What are the Bruins planning? Impossible to say. But at the moment, it certainly feels as if the Bruins are standing on 17 and hoping the house busts.

Last season, while rumbling to 54 wins and the best record in the league, the Bruins took a measured approach at the trading deadline. They paid the consequences. Teams like the Los Angeles Kings and New York Rangers brought in people like Marian Gaborik (a league-leading 14 postseason goals) and Martin St. Louis, then met in the Stanley Cup finals. The Bruins opted for Andrej Mezsaros, who appeared in four postseason games, then failed to get out of their division.

The obvious lesson: you get what you pay for. And you deserve what you get.

In and of itself, the loss of Iginla is not a backbreaker. But the failure to replace him (or make any substantive changes to the roster at all) sends a bad message, to fans and players both. In the case of the latter, the Bruins certainly seem to be suggesting that an underachievement is acceptable, even rewarded. (David Krejci has a shiny new seven-year contract.) In the case of the former, ticket prices keep going up.

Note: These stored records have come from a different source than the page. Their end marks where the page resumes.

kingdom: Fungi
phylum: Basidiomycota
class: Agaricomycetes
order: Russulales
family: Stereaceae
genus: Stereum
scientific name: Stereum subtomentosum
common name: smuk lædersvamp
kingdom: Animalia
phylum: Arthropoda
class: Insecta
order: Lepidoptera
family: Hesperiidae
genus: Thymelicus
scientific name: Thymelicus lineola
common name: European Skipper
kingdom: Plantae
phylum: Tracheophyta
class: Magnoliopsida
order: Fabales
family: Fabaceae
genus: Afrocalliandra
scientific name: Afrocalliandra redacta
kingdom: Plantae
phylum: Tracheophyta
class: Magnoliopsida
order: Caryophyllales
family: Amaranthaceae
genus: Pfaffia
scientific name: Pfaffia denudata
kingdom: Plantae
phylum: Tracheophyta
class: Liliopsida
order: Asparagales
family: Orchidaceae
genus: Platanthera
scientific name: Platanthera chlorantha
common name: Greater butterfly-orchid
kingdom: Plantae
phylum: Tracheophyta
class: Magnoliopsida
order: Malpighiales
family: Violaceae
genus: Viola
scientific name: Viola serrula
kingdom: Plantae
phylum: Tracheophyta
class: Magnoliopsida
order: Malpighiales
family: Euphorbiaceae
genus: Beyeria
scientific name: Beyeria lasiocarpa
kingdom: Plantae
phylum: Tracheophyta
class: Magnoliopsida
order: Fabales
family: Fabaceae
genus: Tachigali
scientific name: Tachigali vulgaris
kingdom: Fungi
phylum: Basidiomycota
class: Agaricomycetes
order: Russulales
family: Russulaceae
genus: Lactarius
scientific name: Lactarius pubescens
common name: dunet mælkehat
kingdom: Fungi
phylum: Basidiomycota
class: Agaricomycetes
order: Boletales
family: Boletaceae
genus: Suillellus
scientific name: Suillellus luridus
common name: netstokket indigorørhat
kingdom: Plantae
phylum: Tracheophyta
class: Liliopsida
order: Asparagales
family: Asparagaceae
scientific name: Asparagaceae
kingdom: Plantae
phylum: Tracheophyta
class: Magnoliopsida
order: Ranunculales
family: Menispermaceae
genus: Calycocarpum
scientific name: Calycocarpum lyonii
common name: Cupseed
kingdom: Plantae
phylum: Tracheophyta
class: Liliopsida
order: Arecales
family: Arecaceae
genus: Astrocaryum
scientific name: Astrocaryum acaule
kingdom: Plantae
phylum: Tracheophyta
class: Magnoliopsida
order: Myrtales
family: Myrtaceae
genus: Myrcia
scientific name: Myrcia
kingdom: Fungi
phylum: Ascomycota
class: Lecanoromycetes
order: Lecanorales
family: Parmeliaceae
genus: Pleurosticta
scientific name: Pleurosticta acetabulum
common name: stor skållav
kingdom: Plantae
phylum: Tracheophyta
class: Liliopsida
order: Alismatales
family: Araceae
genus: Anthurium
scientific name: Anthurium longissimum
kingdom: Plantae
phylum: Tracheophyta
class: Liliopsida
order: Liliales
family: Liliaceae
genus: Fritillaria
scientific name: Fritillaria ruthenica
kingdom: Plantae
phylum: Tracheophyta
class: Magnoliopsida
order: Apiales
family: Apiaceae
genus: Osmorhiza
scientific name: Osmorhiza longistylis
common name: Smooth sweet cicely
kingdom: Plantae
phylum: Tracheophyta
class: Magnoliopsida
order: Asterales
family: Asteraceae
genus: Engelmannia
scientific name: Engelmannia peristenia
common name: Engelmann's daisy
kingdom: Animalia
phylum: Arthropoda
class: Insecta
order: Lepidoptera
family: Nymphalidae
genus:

Are the Bruins locked into their current roster for the season? Of course not. Changes always can be made. In the wake of last season’s failures at the trading deadline, maybe the Bruins have decided they will act later rather than sooner. Maybe they are willing to sacrifice some success in the early part of the season for more success in the later part of the year. Shoukld that be the case, almost nobody would complain.

But at the moment, it certainly feels as if the Bruins are biding their time.

Could this be the dreaded bridge year?